Exploratory tests of group differences in NAWM between MS groups and healthy volunteers using T₁ maps (a) and QuEEN maps (b), using the high-quality dataset. Each point represents a single subject, and the confidence bars indicate Wilcoxon 95% (50% for the HV group) intervals for the median across subjects in each patient group. The p-value for each pair of groups corresponds to a one-sided Wilcoxon test that the patient group has a greater median than the HV group. Using T₁ maps, only the SPMS group shows a marginally significant elevation in NAWM T₁ relative to HVs (p = 0.061). However, using QuEEN maps, each patient group shows a significant or marginally significant elevation in NAWM T₁ relative to HVs.

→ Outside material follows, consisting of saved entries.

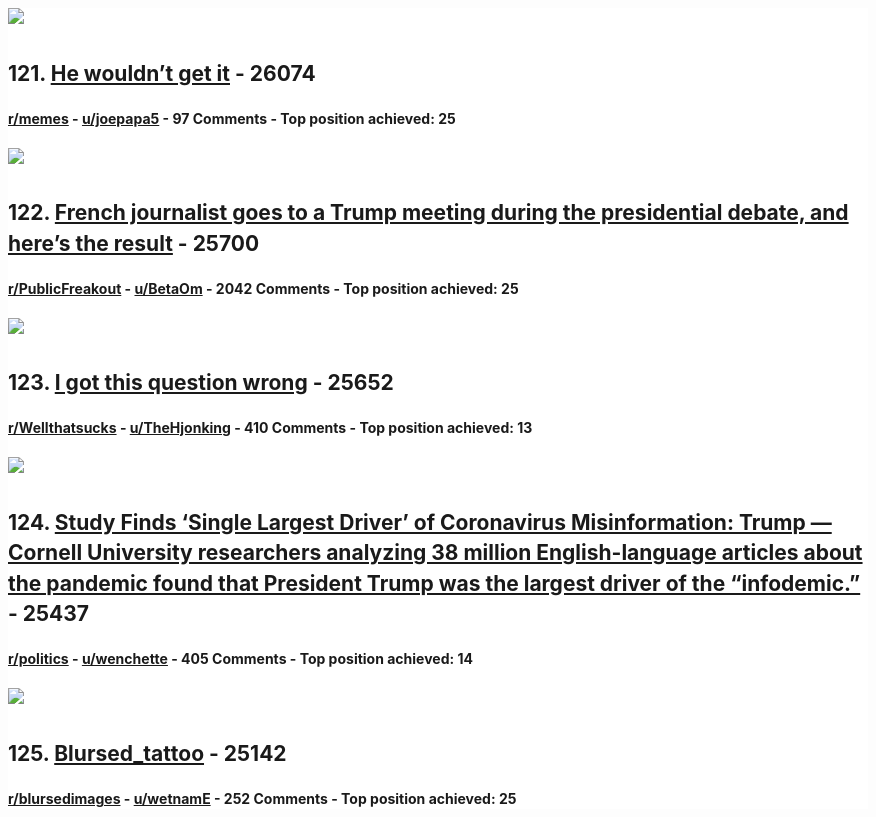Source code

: <a href="https://gfycat.com/massivehospitablegoldenretriever"><img src="https://b.thumbs.redditmedia.com/TsAz7hM7Un0C4MIq9vjkVc4P5Y3GO5FMU6Cb6jgY0Ig.jpg"></img></a>

## 121. [He wouldn’t get it](http://reddit.com/r/memes/comments/j3buv3/he_wouldnt_get_it/) - 26074
#### [r/memes](http://reddit.com/r/memes) - [u/joepapa5](http://reddit.com/u/joepapa5) - 97 Comments - Top position achieved: 25

<a href="https://i.redd.it/3tf5r9m4fiq51.jpg"><img src="https://b.thumbs.redditmedia.com/uuZqFSBLkfNHh0U378HD8YifdUV1PDNIL3hxibWT-Do.jpg"></img></a>

## 122. [French journalist goes to a Trump meeting during the presidential debate, and here’s the result](http://reddit.com/r/PublicFreakout/comments/j3ebw4/french_journalist_goes_to_a_trump_meeting_during/) - 25700
#### [r/PublicFreakout](http://reddit.com/r/PublicFreakout) - [u/BetaOm](http://reddit.com/u/BetaOm) - 2042 Comments - Top position achieved: 25

<a href="https://v.redd.it/61opebm41jq51"><img src="https://b.thumbs.redditmedia.com/dGNSSDW5N7VXiOtD2XK39J2dqxSQQhXJK_0lHHn-5lU.jpg"></img></a>

## 123. [I got this question wrong](http://reddit.com/r/Wellthatsucks/comments/j3i2uj/i_got_this_question_wrong/) - 25652
#### [r/Wellthatsucks](http://reddit.com/r/Wellthatsucks) - [u/TheHjonking](http://reddit.com/u/TheHjonking) - 410 Comments - Top position achieved: 13

<a href="https://i.redd.it/uiluu2wg0kq51.jpg"><img src="https://b.thumbs.redditmedia.com/gWXHufX3OaKf6z0tzLo2ioLob1dZJ87AqBSa43KvG-o.jpg"></img></a>

## 124. [Study Finds ‘Single Largest Driver’ of Coronavirus Misinformation: Trump — Cornell University researchers analyzing 38 million English-language articles about the pandemic found that President Trump was the largest driver of the “infodemic.”](http://reddit.com/r/politics/comments/j2xnog/study_finds_single_largest_driver_of_coronavirus/) - 25437
#### [r/politics](http://reddit.com/r/politics) - [u/wenchette](http://reddit.com/u/wenchette) - 405 Comments - Top position achieved: 14

<a href="https://www.nytimes.com/2020/09/30/us/politics/trump-coronavirus-misinformation.html"><img src="https://b.thumbs.redditmedia.com/tdHKZdFs6V6k8LCndwbR1M0Ph-SirAYnU2Eg8M3bInk.jpg"></img></a>

## 125. [Blursed_tattoo](http://reddit.com/r/blursedimages/comments/j3cirw/blursed_tattoo/) - 25142
#### [r/blursedimages](http://reddit.com/r/blursedimages) - [u/wetnamE](http://reddit.com/u/wetnamE) - 252 Comments - Top position achieved: 25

C Results on full validation set

Figure C.3.

For each tissue class, boxplots of the QuEEN estimation error (shown in orange), QuEEN prediction error (shown in light blue), and T₁ prediction error (shown in dark blue), using the full dataset. Each error rate is summarized as the CV-rMSE over all voxels in the eroded mask of each tissue class for a single subject. The boxplots of QuEEN estimation error show the distribution over all subjects, while the boxplots of QuEEN and T₁ prediction error show the distribution over those subjects who received a second scan. We see more outliers compared with Figure 3, but the relationship between the error rates in each tissue class remains relatively unchanged.

Figure C.4.

Tests of group differences in median NAWM T₁ using (a) T₁ maps and (b) QuEEN maps, using the full dataset. Each point represents a single subject, and the confidence bars indicate Wilcoxon 95% intervals for the median across subjects in each patient group. The p-value for each pair of groups corresponds to a one-sided Wilcoxon test that the group on the left has a greater median than the group on the right. While no differences are significant based on T₁ maps, based on QuEEN maps SPMS patients show a marginally significant increase in NAWM T₁ relative to RRMS patients (p = 0.077).

Figure C.5.

Tests of group differences in median lesion T₁ using (a) T₁ maps and (b) QuEEN maps, using the full dataset. Each point represents a single subject, and the confidence bars indicate Wilcoxon 95% intervals for the median across subjects in each patient group. The p-value for each pair of groups corresponds to a two-sided Wilcoxon test for difference in medians. While no differences are significant based on T₁ maps, two differences are significant or marginally significant based on QuEEN maps: PPMS > RRMS (p = 0.039) and PPMS > SPMS (p = 0.084).